Joo:  We developed some things while we were still in school, experimenting with ideas. We wanted to create a concert that we would want to go to ourselves. We found classical concerts an alienating experience even for ourselves as passionate, idealistic students. We found ourselves getting uninspired and the whole ceremony pretentious, stuffy, and off-putting. We decided that we would make our own concerts according to what we desired. We went to a lot of theater and plays – especially Chekov, Wilde, and Shakespeare. We both grew up Monty Python. So, we thought that we would try to combine all of these elements in to one concert. Many years later we looked into our history books and realized that what we are doing is quite retro.

Victor Borge, Peter Schickele, Anna Russell and others paved the way for performing musical humor.

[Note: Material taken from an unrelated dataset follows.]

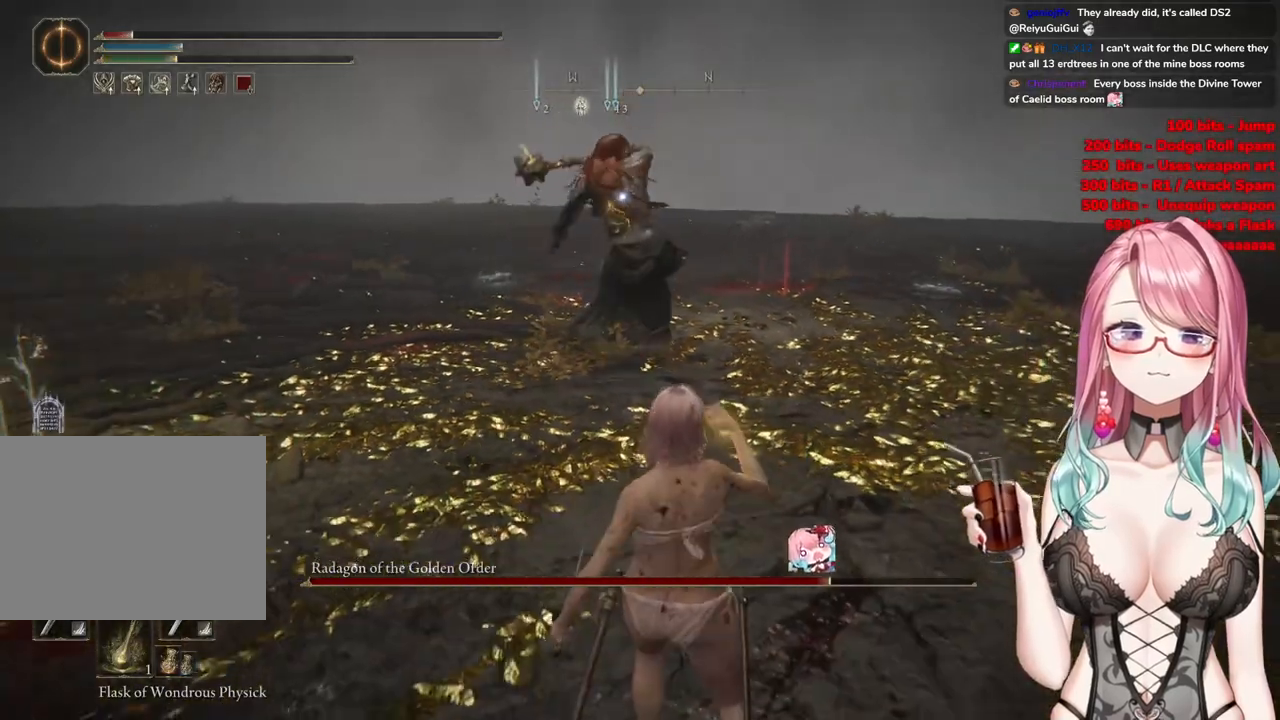
{"buttons": [], "left_stick": "down", "right_stick": "center", "events": []}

Joo:  Yes, and although Schickele is still creating pieces, he and the others you mentioned come from a time when classical references were more of a part of daily culture. Sadly, today we are less cultured in the area of classical music. I mean, in the 50s, 60s, and 70s Leonard Bernstein’s Young People’s Concerts were televised. Nowadays, even if something like that were to occur, it wouldn’t be televised. Back then, many homes still had a piano – even the lower and middle classes – but that all changed with the radio, TV, and the popularization of culture.

So what we do is challenging for us, but it’s a lot of fun. We have to not alienate audience by being too clever and by having too many musical jokes that only connoisseurs would get. We are serious musicians who have performed concerti and won competitions. Orchestras like to appear on stage with us because they realize that we are genuine musicians and not just clowns. For us, music is the most important thing and humor is secondary.

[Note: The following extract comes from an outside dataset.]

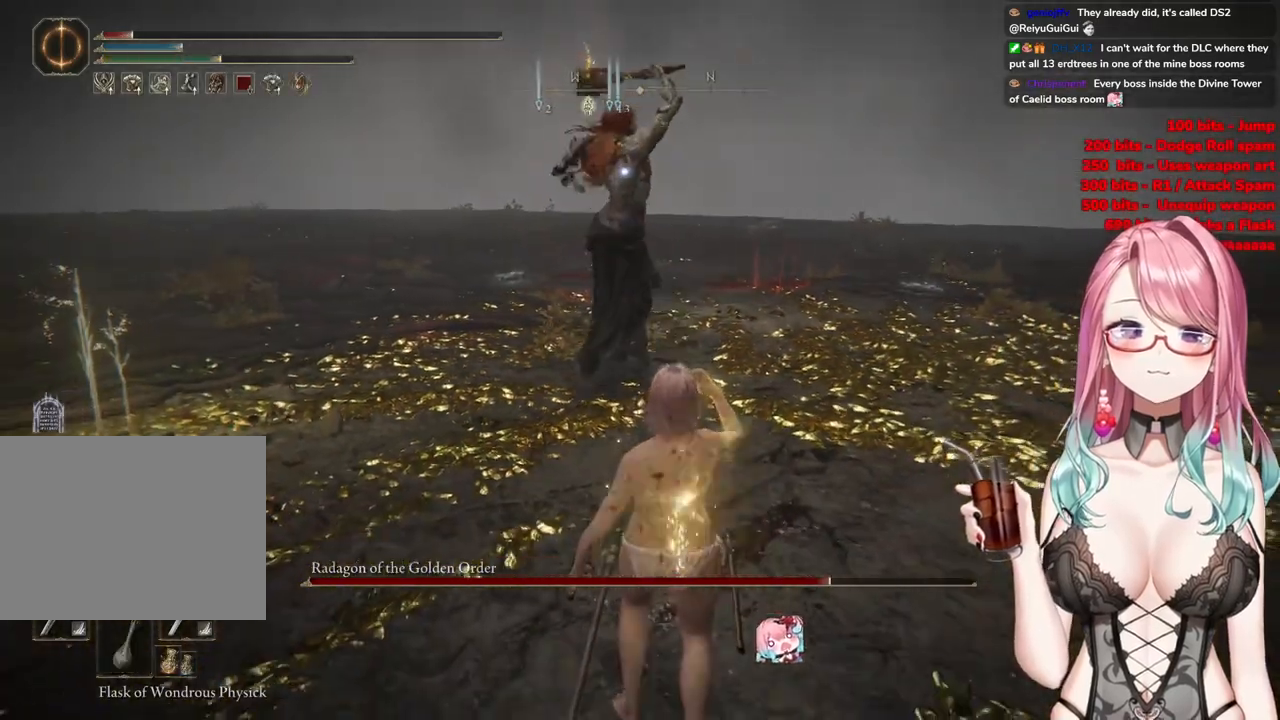
{"buttons": ["CIRCLE"], "left_stick": "down", "right_stick": "center", "events": [[284, "CIRCLE", "down"], [401, "CIRCLE", "up"], [451, "CIRCLE", "down"]]}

Is your show “BIG Nightmare Music” scripted so to speak?

Joo:  Everything is written out, but within that framework there are many moments for surprise and spontaneity. We encourage the orchestra in rehearsal to surprise us during the show. We tell them “Look if you have anything crazy that you would like to try and always wanted to do, do it! Don’t ask us for permission as long as it doesn’t sabotage the show and ruin the music. Just be our guest.

Once you give an orchestra permission to tap into their inner pranky child, the results are wonderful – especially for the audience. They see their local orchestra being human and having fun, and that is a connection on a much larger level.

Can you give us an example of something that happened at one of your concerts that really surprised you?

Joo:  One of the numbers that we’ll do with the Oregon Symphony is a number that we call “Rachmaninoff by Himself.” In this number, I start singing to the words of “All by Myself,” and I start to get so upset that I start crying. This crying becomes so infectious that the whole orchestra starts crying as well. All sorts of things have happened when we have done this number with orchestras. So when we did this with one orchestra, that orchestra had a very timid, sweet, quiet harpist in rehearsal, but during the concert, she walked in front part of the stage and got down on her knees, wailing, and thumping the floor with her hands. It was just nuts, and she totally amazed the orchestra.

We have had a number called “Dancing Violinists” where we have had all of the violinists do an Irish step dance while playing their instruments. One fellow in the orchestra had this outfit on where a woman came from behind him – between his legs – and it looked like she was going to grab his crotch – then she just pulled his trousers off – they were Velcroed – to reveal him in a tiny little kilt.

Judging by the Portlandia series, we are hoping the members of the orchestra will come up with some weird stuff.